When you add an expression, the logic generally revolves around "is this thing true or not?" What you actually get to work with is a list of possibilities, such as "this is exactly what I am asking for", "this contains the thing I am asking for somewhere in the field I am looking", "this begins/ends with the thing I am looking for", or the all time favorite "is null" - which means the field I am looking at has no value set at all. Of course, you also have the opposite of all these with not - is not, does not, etc.
In this example, we are looking for any instance of an application where the name contains the text "minecraft" -
The whole purpose behind the query is to get useful information out of inventory. You do this by adding fields to display the results of answers to your query. In Inventory, you access the same components you use as criteria for the search as the display fields. In our example, we are looking for "minecraft" but if we left it at that, all we would get back from the FileWave database is "yup, I found it. Now what?"
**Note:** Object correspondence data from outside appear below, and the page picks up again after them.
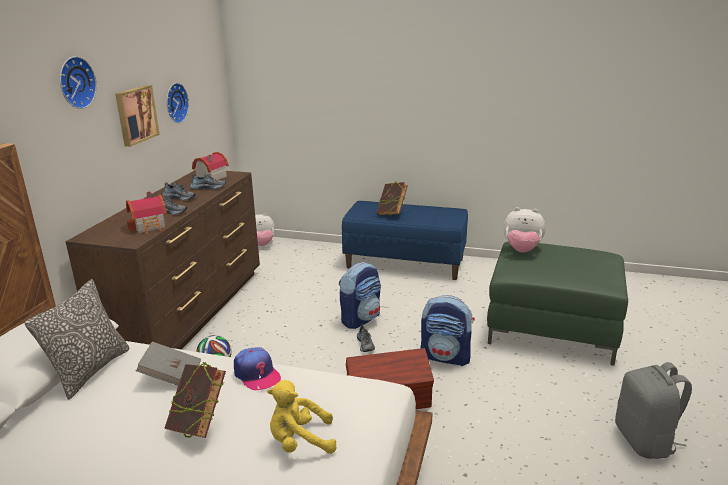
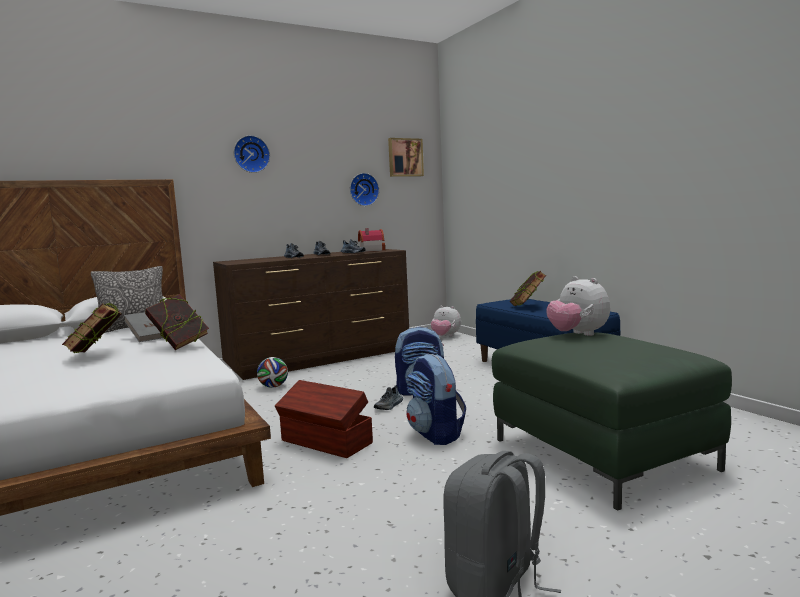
camera: 45 degrees right, 15 degrees down
picture [115,85,160,147] -> picture moved to [388,138,424,177]
toy house [126,191,167,234] -> none
cap [234,347,282,390] -> book [145,294,209,350]
yellow plush toy [267,380,337,454] -> none

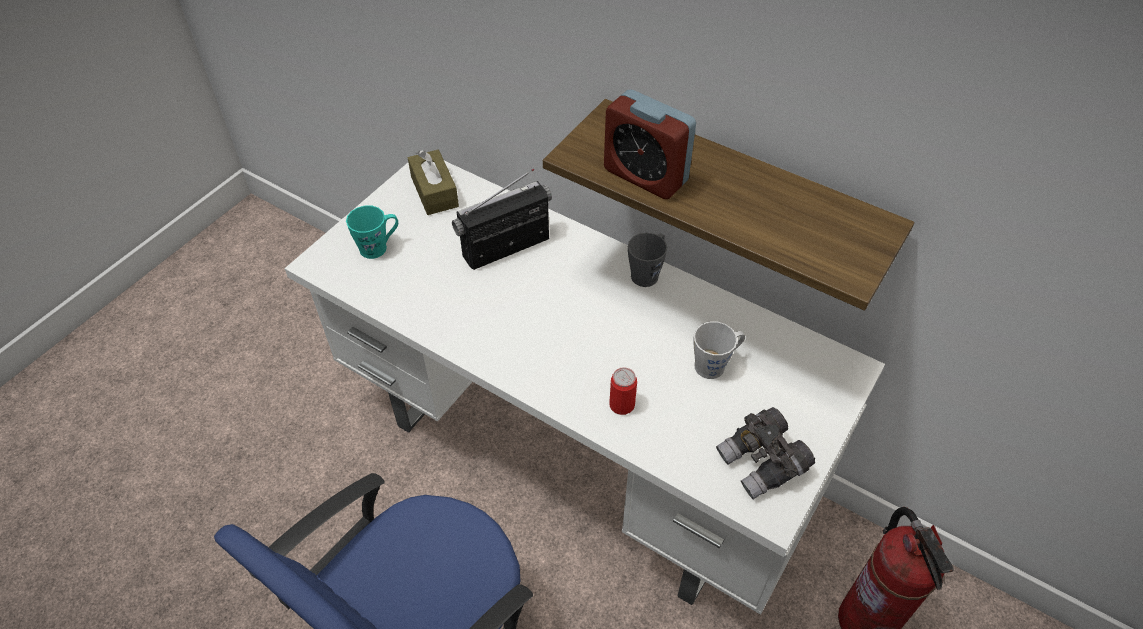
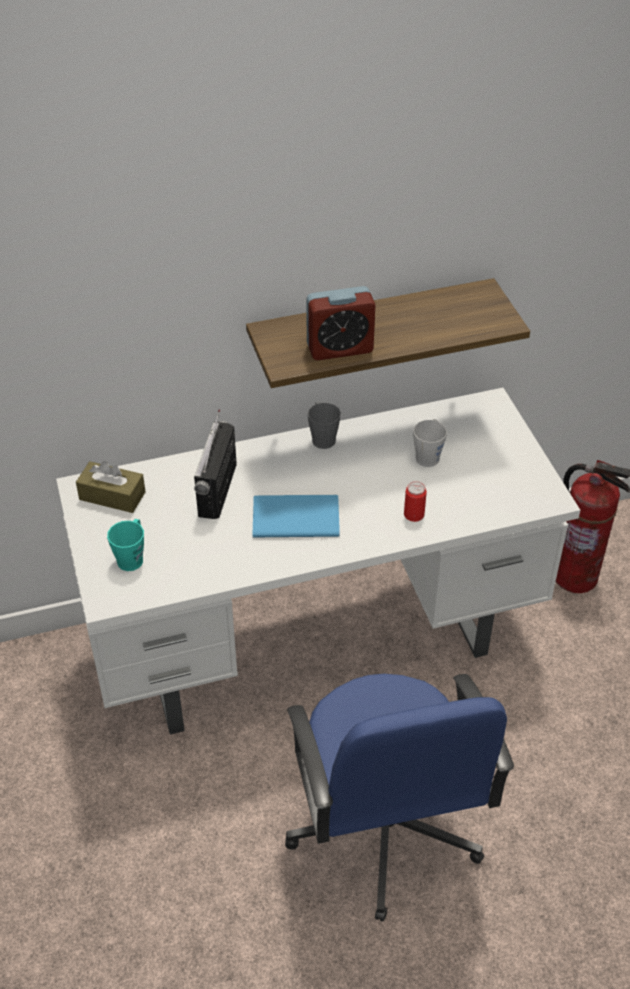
camera: 50 degrees left, 5 degrees down
grey binoculars [716,407,815,500] -> none
none -> blue book [253,495,340,537]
Here's the result without us asking for a more detailed result. This is the database telling us that it found "minecraft" with no clue as to where it is on any of the clients. So now, we are going to clean up the view and add the component "device name" so that our query will tell us what device this is on.
You can see how a simple query can be constructed, and that it can prove quite useful to just look for some simple answers. Next, we are going to look at some more powerful examples of queries that you can put to use.
Example - Tracking application usage
A powerful tool in the Inventory / License Management is the ability to track application usage. You can create queries that display the amount of time any managed device is using any installed application. An easy example here would be to look at who is using a specific browser and how often.
The query is built based on locating an application - in this case, Google's Chrome web browser. However, instead of just locating the application as we did in the first example, we are going to find out how often that item gets used. FileWave provides application usage components for this purpose. Here's the query with its display fields:
You can see that adding the proper fields, as well as choosing the proper index or Main Component for the display, you get a good bit of information from this query.
Example - Identifying VPP applications that support device assignment
With the functionality in Apple's VPP of directly assigning applications to FileWave client devices, you have the challenge of finding out which of your many applications support that feature. Here is a query you can set up to determine which of your deployed Filesets support device assignment.
The Fields include the product name and, most importantly, the Device assignable flag. The results don't show every VPP application and its status, only the ones that are already active.